Pedagogy as a situated, dynamic process of multimodal design
In this presentation I will discuss the meaning of multimodal design, a term drawn from multimodality and social semiotics, and how it can be applied to pedagogy using Interactive whiteboards in the classroom. Three central elements of multimodal pedagogic design will be introduced, multimodal content, the social relations of the classroom, and time organised as pace. The conditions for pedagogic design and the influence of curriculum practices and histories on the multimodal designs of pedagogy will be discussed. The questions for thinking about pedagogy will also be examined.
Teachers have always made texts for use in the classroom. The wide spread introduction of Interactive whiteboard (IWB) technology into UK classrooms, and the screen more generally, makes the multimodal resources of colour, image, dynamic movement, and sound newly available for pedagogic design in newly connectable ways. These facilities present teachers with new questions about how to design and use teaching materials, new possibilites and constraints. This presentation will examine teachers' design of digital multimodal resources for IWBs and the influence on these of prevalent policy discourses of interactivity, multimodality and fast pace influence.

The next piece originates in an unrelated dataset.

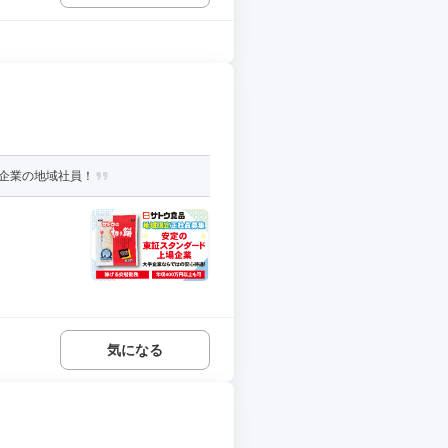
企業の地域社員！
気になる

Dr. Carey Jewitt is a Reader in Education and Technology and UK Research Councils Academic Fellow at the London Knowledge Lab, Institute of Education. Her research is on multimodal representation and technology mediated learning, with a focus on theory and research methods. She co-edits the journal Visual Communication . She is currently editing the Routledge Handbook of Multimodal Analysis (2008) and has written several books on visual and multimodal analysis, most recently Technology, Literacy and Learning: A Multimodality Approach (2006, Routledge).